A cinque anni dalla scomparsa piace ricordare Mario Verdone, lui così serio in pubblico ma anche vagamente scanzonato in privato, con un aneddoto.
Nella primavera del 1987 capitò di andare a intervistare il professore, nella sua bella casa sul lungotevere, a proposito di un “regista maledetto”, ovvero Alberto Cavalcanti, da lui ben conosciuto anni addietro e di cui si preparava una retrospettiva a Locarno. Il colloquio si rivelò infruttuoso, ma la chiacchierata assai simpatica, benché egli sapesse di avere a che fare con un ex allievo di colui che lo aveva ribattezzato, con qualche finezza scatologica, Vario Merdone (peraltro ricambiato con uno -starco mutato in -sterco).
Si venne così inevitabilmente a parlare di suo figlio Carlo, allora accreditato per ben sei film (Un sacco bello, 1980; Bianco, rosso e Verdone, 1981; Borotalco, 1982; Acqua e sapone, 1983; I due carabinieri, 1984; Troppo forte, 1986), ma ancora considerato un giovane di belle speranze. Manifestando qualche perplessità, il professore chiese in proposito il parere del giovane interlocutore. Costui manifestò il proprio apprezzamento ma incautamente aggiunse che “ci sarebbe voluto un saltino”. E dal vano di una porta si materializzò un giovanottone che quel saltino lo eseguì in diretta.

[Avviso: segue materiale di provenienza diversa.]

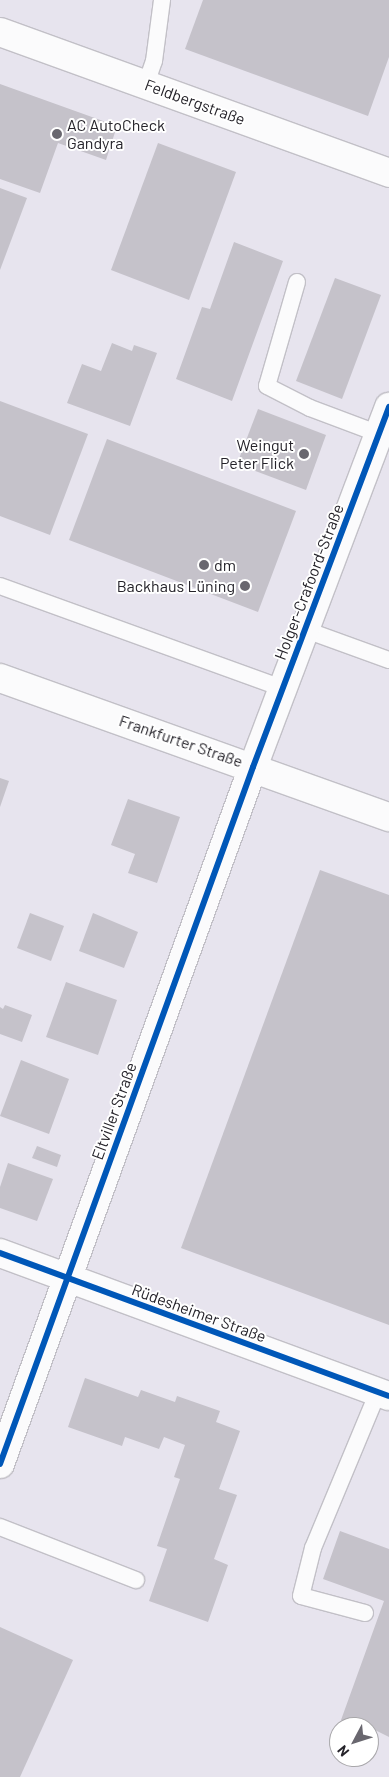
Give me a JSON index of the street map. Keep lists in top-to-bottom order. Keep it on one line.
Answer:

Per rimediare alla gaffe meglio ricordare Mario Verdone come studioso, sin dalla fine degli anni '40, dei rapporti fra cultura tradizionale e il nuovo mezzo (Gli intellettuali e il cinema, 1952), sui legami tra le avanguardie (in specie il futurismo) e il cinema, e come colui che in seguito si occupa di storia delle teorie (Sommario di dottrine del cinema, 1971), dei caratteri peculiari del cinema (La cultura del film, 1977), dei problemi della regia (L'artefice del film, 1998). Insegnante dai tempi di guerra presso il Centro sperimentale di cinematografia (di cui diventa direttore all'epoca della presidenza Rossellini), nel 1964 è il primo titolare (primo insegnamento fu quello di Luigi Chiarini a Pisa) di una cattedra di cinema, alla Sapienza di Roma, mantenuta sino alla morte.
Persona di multiforme ingegno (è stato critico "militante", poeta, pittore, librettista d'opera), i giornali al momento della scomparsa lo ricordano essenzialmente come padre di Carlo. Così va il mondo.